Cerpen Zaki Zarung. (Ilustrasi: hariane.com)
Agak canggung, ia memberanikan diri sowan dan matur langsung bahwa ia benar-benar serius mendekati Fifah.
“Saya tidak tanya,” potong Pak Nang. “Itu sepedanya ya? Kemana-mana naik itu? Hmm... Anak saya itu sudah biasa prihatin. Kalo dapat suami yang prihatin juga, saya kok tidak tega. Makanya saya membelikan itu untuknya. Biar kalo ke mana-mana tidak kesel,” lanjutnya sambil menunjuk sebuah mobil warna putih baru.
Lalu sama-sama terdiam kaku. Pak Nang mengambil rokok kretek dari dalam bungkus lalu menyulutnya. Asapnya mengepul ke mana-mana. Ahmad tertunduk. Dari dalam rumah, Fifah keluar membawa nampan berisi minuman.

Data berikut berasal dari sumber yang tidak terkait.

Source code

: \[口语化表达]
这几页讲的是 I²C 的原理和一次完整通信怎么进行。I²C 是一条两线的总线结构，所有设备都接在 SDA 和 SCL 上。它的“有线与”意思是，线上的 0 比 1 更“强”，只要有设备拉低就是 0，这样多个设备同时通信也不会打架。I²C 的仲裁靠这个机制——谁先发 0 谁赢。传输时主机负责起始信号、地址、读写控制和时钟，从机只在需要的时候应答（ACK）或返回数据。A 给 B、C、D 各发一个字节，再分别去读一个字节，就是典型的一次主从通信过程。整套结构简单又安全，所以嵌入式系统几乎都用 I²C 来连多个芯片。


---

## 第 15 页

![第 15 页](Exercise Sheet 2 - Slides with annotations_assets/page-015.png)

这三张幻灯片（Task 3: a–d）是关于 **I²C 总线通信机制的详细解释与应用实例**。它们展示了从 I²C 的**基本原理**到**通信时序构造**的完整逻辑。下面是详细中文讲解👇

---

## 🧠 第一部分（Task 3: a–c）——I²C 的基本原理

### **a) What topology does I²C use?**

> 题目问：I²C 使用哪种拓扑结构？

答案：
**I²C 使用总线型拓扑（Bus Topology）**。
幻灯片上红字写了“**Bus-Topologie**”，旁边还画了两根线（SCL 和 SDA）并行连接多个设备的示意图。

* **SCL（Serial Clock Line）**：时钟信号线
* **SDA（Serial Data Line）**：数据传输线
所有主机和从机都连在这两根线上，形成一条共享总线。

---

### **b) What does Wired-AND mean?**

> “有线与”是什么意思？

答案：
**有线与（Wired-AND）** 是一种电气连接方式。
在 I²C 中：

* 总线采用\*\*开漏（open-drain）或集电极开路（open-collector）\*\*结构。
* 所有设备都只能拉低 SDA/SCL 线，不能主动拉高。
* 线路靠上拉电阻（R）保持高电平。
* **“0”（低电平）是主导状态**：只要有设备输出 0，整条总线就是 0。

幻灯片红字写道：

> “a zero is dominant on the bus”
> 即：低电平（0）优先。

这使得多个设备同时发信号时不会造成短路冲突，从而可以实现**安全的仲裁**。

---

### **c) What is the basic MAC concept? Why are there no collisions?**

“Fah, bapak ke warung dulu. Sekecakke, Mas,” Pak Nang menuju mobil Pajero hitam dan berlalu. Ahmad dan Fifah bertatapan. Seperti ada beban berat dalam tatapan kedua pasang kekasih ini.
***
Ahmad sebenarnya tidak semiskin yang terlihat. Dia punya satu sepeda motor di rumah. Tidak pernah dipakai. Ia lebih suka naik sepeda. Katanya biar sehat. Dan memang dia lebih suka hidup sederhana. Namun orang-orang melihatnya lain. Ia terlihat miskin. Di balik penampilannya yang sederhana, dia menguasai banyak kemampuan. Karena memang dia suka belajar dan mencoba. Namun hal yang paling ia sukai dan menyita hatinya adalah dunia pendidikan. Cita-citanya sejak kecil adalah menjadi guru. Di antara para guru yang terpaksa jadi guru dan menjadi guru terpaksa, ia adalah guru kebetulan, memang benar-benar guru. Sayangnya, setelah lulus dari kuliah PGSD, sampai saat ini, tidak ada pembukaan CPNS maupun P3K guru SD. Sekarang ia menjadi guru honorer swasta yang gajinya habis tanggal 15. Meskipun begitu, Ahmad tetap bangga dan mencintai pekerjaannya menjadi guru, bukan yang lain. Jadi meskipun dia bisa saja bekerja di tempat lain, lagi-lagi mendidik generasilah hatinya nyaman berada.